L’esperto presenta una seconda argomentazione sulla necessità di integrazione, un’argomentazione economica legata alle pensioni e ai problemi che la Romania potrebbe avere nei prossimi anni con il primo pilastro. In altre parole, dopo il 1989 non sono nate abbastanza persone per poter compensare le perdite contributive che si verificheranno con il pensionamento delle persone nate dopo il decreto del 1966 adottato dal regime del dittatore Nicolae Ceaușescu, che ha vietato l’aborto e la contraccezione per stimolare una crescita demografica accelerata. “Un altro argomento, a mio avviso, è quello culturale. La cultura non è una cosa statica. La cultura romena non è un monolite di pietra che tutti teniamo tra le braccia, è un corpo molto più fluido che ognuno di noi influenza e manipola, ogni giorno. Una cultura interagisce con le altre, interagisce con i media scritti, con i media audiovisivi, con altre culture e si adatta nel tempo e continua a cambiare. E possiamo vederlo anche nelle interazioni con questi migranti, che, chiaramente, cambieranno e influenzeranno la cultura romena, e ne sono felice, perché è la strada giusta. Significa che forse prenderemo in carico alcuni aspetti della loro cultura, magari solo due o tre parole, chissà, due o tre espressioni, un piatto e lo adatteremo alle nostre esigenze locali, oppure sarà un semplice rispetto reciproco, in cui le due cose coesistono e non interagiscono affatto. Ma penso che sarà piuttosto un beneficio culturale sia per loro che per noi.”

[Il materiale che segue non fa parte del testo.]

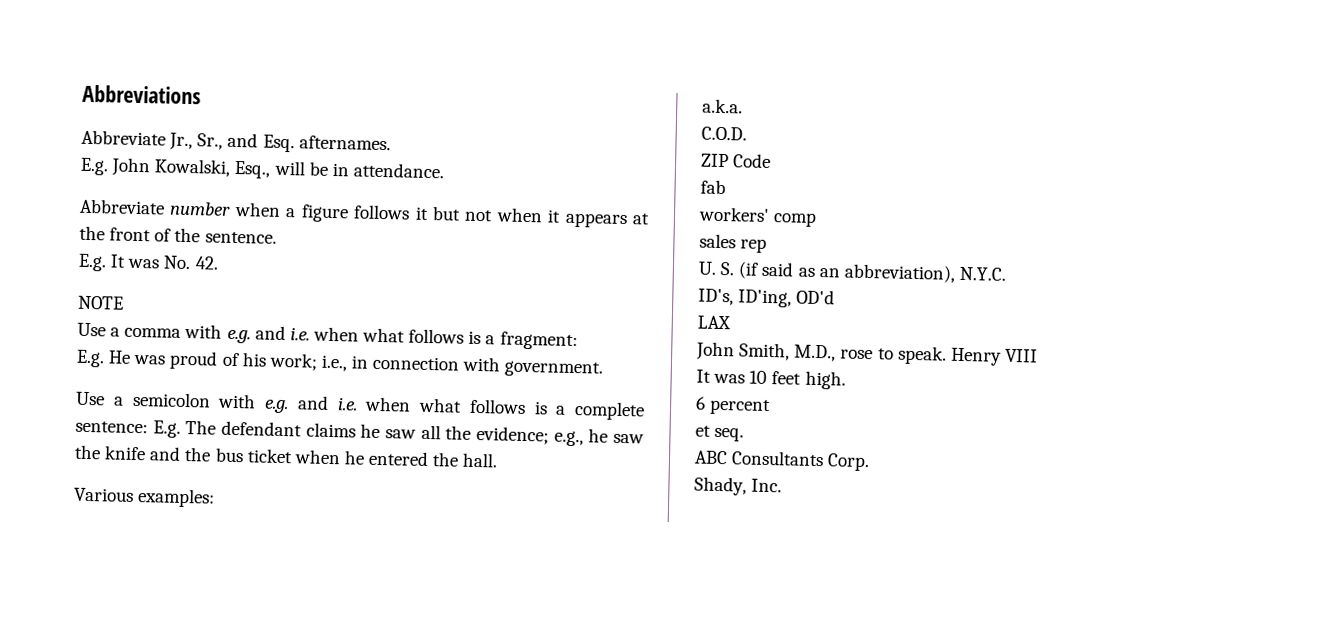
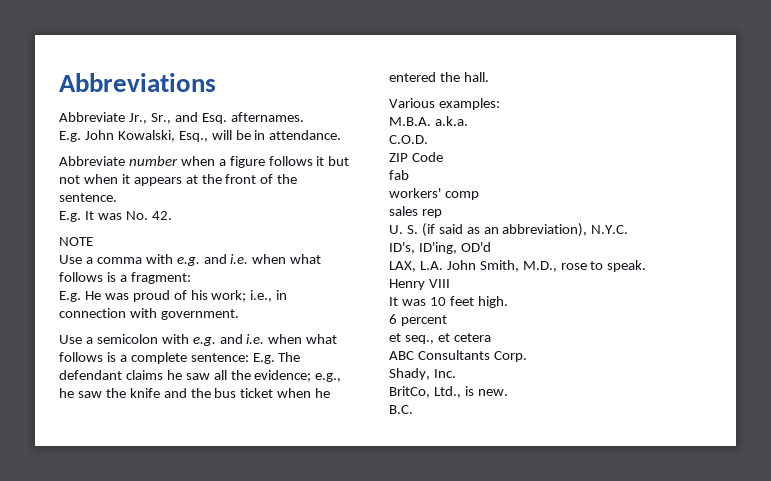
(216, 498) none -> [389,117,431,126] M.B.A.
[697,315,731,330] LAX // -> [389,261,443,272] LAX, L.A.
[714,427,745,442] seq. -> [404,333,491,344] seq., et cetera
(783, 485) none -> [389,386,508,398] [389,405,413,414] // BritCo, Ltd., is new. // B.C.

Un altro problema segnalato dal ricercatore e direttamente correlato alla mancanza di una strategia di integrazione coerente è la mancanza di accesso ai servizi sanitari pubblici. Sebbene i lavoratori stranieri contribuiscano equamente al bilancio statale, all’assicurazione sociale, alle pensioni e alla sanità, pochissimi di loro hanno contatti con il sistema sanitario. “Quando lo hanno, spesso in situazioni di emergenza, eludono, o dovrei dire, aggirano il modo logico di funzionamento, di utilizzare il sistema sanitario pubblico romeno, che inizia con la medicina di base, cioè la medicina di famiglia, e solo in casi molto gravi arriva al pronto soccorso. Praticamente non hanno alcun contatto con la medicina di famiglia o con gli ambulatori specializzati.”

Stochiță sostiene che, anche in assenza di un’argomentazione umana e parlando strettamente da una prospettiva economica, il fatto che qualcuno si ammali gravemente una sola volta, perché non è stato inizialmente curato con la medicina primaria preventiva e poi con le cure ambulatoriali, implica costi di trattamento più elevati per lo stato. Il problema, sostiene, è che i migranti non sono informati e non sono supportati nell’interazione con il sistema sanitario pubblico romeno.